There have, in fact, been several horrendous airplane accidents that have decimated sports teams through the years — although, mercifully, none lately so that the disaster plans employed by professional leagues have never had to be applied. Still, virtually whole college teams have been lost to crashes: the Marshall University football squad in 1970, Evansville basketball in '77.
Almost all of Zambia's national soccer team was killed in 1993. Fourteen members of the U.S. amateur boxing squad perished when their plane went down in Poland in 1980. But most famous of all, if not for the crash, but for the ensuing ordeal, is the tale of the survivors of the Uruguayan rugby team whose plane plowed into the Andes in 1972, who then ate the frozen corpses of their teammates — forever remembered in the book Alive.
Because soccer is so much more emotionally woven into so many people's consciousness, the crash, on May 4, 1949, of the Turin team on a hilltop just outside the city, sent out even more tragic ripples than the American skaters' crash.
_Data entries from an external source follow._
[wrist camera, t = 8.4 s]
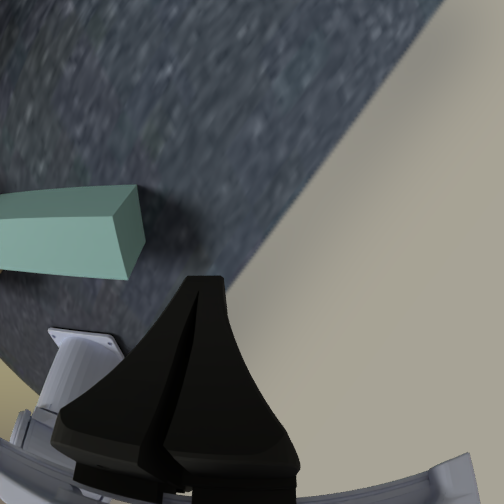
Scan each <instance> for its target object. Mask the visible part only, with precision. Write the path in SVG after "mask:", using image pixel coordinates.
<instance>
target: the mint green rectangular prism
mask: <svg viewBox="0 0 504 504" xmlns="http://www.w3.org/2000/svg"><path fill="white" fill-rule="evenodd" d="M145 242H146V240H145V234H144V229H143V223H142V217H141V211H140V204H139V197H138V190H137V185H110V186H90V187H74V188H60V189H47V190H36V191H26V192H16V193H7V194H1V195H0V269H4V270H13V271H23V272H33V273H43V274H54V275H66V276H78V277H91V278H104V279H119V280H128V279H129V277H130V275H131V272H132V270H133V268H134V266H135V264H136V261H137V259H138V257H139V255H140V253H141V251H142V249H143V246H144V244H145Z"/></svg>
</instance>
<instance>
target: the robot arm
mask: <svg viewBox="0 0 504 504" xmlns="http://www.w3.org/2000/svg"><path fill="white" fill-rule="evenodd" d="M48 332H49V334H50V335H51V337H52V338H53V340H54V341H55V343H56V344H57V345H58V347H59V350H58V352H57V355H56V357H55V359H54V362H53V364H52V366H51V369H50V371H49V374H48V376H47V379H46V381H45V384H44V386H43V389H42V392H41V394H40V397H39V400H38V403H37V405H36V407H35V409H34V411H33V414H32V416H30V415H31V412H30V411H29V410H27V409H26V410H25V411H21V412H19V415H18V417H17V420H16V423H15V426H14V429H13V432H12V435H11V438H10V442H8V441H6V440H4V439H2V438H0V499H2V500H3V501H4V502H5V503H7V504H110V502H111V500H112V499H115V500H119V501H123V502H127V503H131V504H480V499H479V493H478V488H477V483H476V478H475V474H474V469H473V465H472V461H471V457H470V453H468V452H467V453H465V454H462V455H460V456H458V457H455V458H453V459H450V460H448V461H445V462H443V463H440V464H438V465H436V466H434V467H432V468H430V469H429V470H428V471H425V472H422V473H419V474H416V475H413V476H409V477H406V478H403V479H400V480H396V481H392V482H388V483H384V484H380V485H376V486H371V487H367V488H362V489H357V490H352V491H346V492H341V493H334V494H327V495H320V496H311V497H301V498H296V487H297V483H296V475H297V473H298V472H299V470H300V461H299V458H298V455H297V453H296V450H295V448H294V446H293V444H292V442H291V440H290V438H289V436H288V434H287V432H286V430H285V428H284V427H283V426H282V425H281V423H280V422H279V420H278V419H277V417H276V416H275V414H274V413H273V412H272V410H271V409H270V407H269V405H268V404H267V402H266V401H265V399H264V398H263V396H262V394H261V393H260V391H259V389H258V387H257V385H256V384H255V382H254V380H253V378H252V376H251V375H250V373H249V370H248V368H247V366H246V364H245V362H244V360H243V358H242V356H241V353H240V351H239V348H238V346H237V343H236V341H235V338H234V335H233V332H232V329H231V326H230V323H229V319H228V315H227V304H226V295H225V286H224V278H223V277H222V276H187V277H186V278H185V279H184V281H183V283H182V284H181V286H180V287H179V289H178V291H177V292H176V294H175V295H174V297H173V298H172V300H171V301H170V303H169V304H168V306H167V307H166V308H165V310H164V311H163V313H162V314H161V315H160V317H159V318H158V320H157V321H156V322H155V323H154V325H153V326H152V327H151V328H150V330H149V331H148V332H147V334H146V335H145V336H144V337H143V338H142V340H141V341H140V342H139V343H138V344H137V345H136V347H135V348H134V349H133V350H132V351H131V352H130V353H129V354H128V355H127V356H126V357H124V355H123V354H122V352H121V350H120V348H119V346H118V345H117V343H116V341H115V339H114V338H113V336H111V335H109V334H100V333H90V332H81V331H73V330H65V329H58V328H49V330H48ZM190 491H192V496H183V495H176V492H178V493H185V492H190Z"/></svg>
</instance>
Il Grande Turino was by far the finest team in the world then, a glorious juggernaut. In a way, it was even seen as symbolic of Europe's rise from the rubble of war. And then they were gone, all 22, all of the champions, all of Turino's heart, all of soccer's soul.
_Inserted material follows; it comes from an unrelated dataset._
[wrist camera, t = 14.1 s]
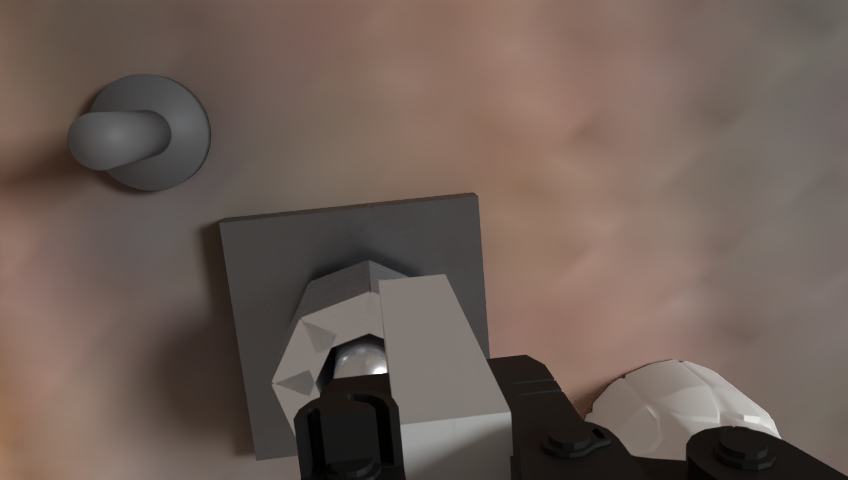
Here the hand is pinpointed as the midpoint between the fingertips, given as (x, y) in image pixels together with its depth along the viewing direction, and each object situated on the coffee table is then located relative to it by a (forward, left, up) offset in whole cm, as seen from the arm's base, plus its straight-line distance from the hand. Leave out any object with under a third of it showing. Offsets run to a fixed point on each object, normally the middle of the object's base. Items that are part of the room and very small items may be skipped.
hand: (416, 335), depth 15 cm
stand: (-4, -12, -23) cm, 27 cm away
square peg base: (+8, -2, -23) cm, 25 cm away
The closest the U.S. ever came to losing a professional team was in 1960, the winter just before the skaters were killed. The Lakers, playing then in Minneapolis, chartered a DC-3 to take them back home from a game in St. Louis. In midflight the electrical system went kaput. Essentially, only the propellers still worked. I knew a lot of guys on that flight. In the cold and the dark, Elgin Baylor just stretched out on the aisle floor, listening as the pilots desperately took the plane down and finally spotted a cornfield. The first pass was too steep. They were running out of fuel.
Slick Leonard turned to Hot Rod Hundley, "Rod, if we don't make it, baby, at least we got to smell the roses."
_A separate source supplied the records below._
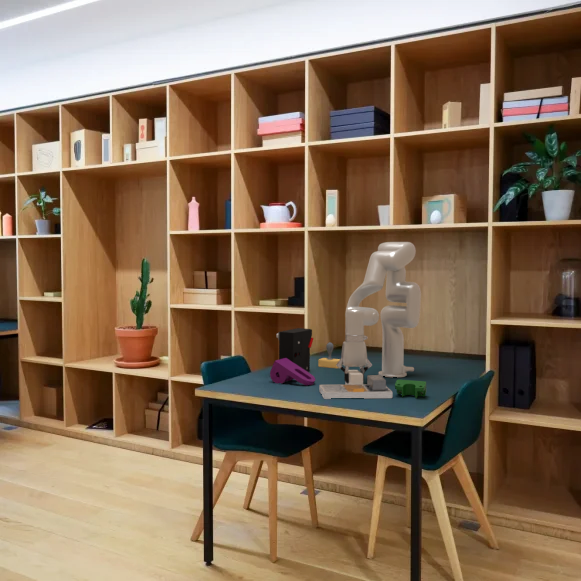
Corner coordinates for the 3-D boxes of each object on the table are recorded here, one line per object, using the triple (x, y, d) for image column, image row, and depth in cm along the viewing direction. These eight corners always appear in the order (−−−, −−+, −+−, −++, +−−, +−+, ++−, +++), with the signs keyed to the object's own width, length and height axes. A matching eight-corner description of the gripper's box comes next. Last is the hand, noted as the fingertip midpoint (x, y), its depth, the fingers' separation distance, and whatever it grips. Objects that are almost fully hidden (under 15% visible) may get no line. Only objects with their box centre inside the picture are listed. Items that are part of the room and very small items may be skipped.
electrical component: (294, 370, 292) (294, 327, 291) (313, 372, 287) (313, 329, 286) (274, 376, 277) (274, 331, 276) (294, 378, 272) (294, 333, 271)
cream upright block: (345, 384, 260) (345, 370, 260) (356, 383, 261) (357, 369, 260) (350, 389, 250) (351, 374, 250) (362, 388, 251) (363, 374, 250)
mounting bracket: (311, 396, 264) (278, 374, 272) (319, 379, 262) (286, 357, 269) (300, 400, 256) (267, 377, 263) (308, 383, 254) (274, 360, 261)
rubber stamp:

Then the pilot made an absolutely perfect landing in the field. No one suffered a scratch. One of our greatest franchises survived.
But it was the next Feb. 15, when all of our best skaters were lost, a nation's sport annihilated. That it came back, that Peggy Fleming would win the Olympic goal only seven years later, can never salve the wounds of America's worst sports tragedy, when the very best took off on Valentine's Day, flying to a championship they never reached.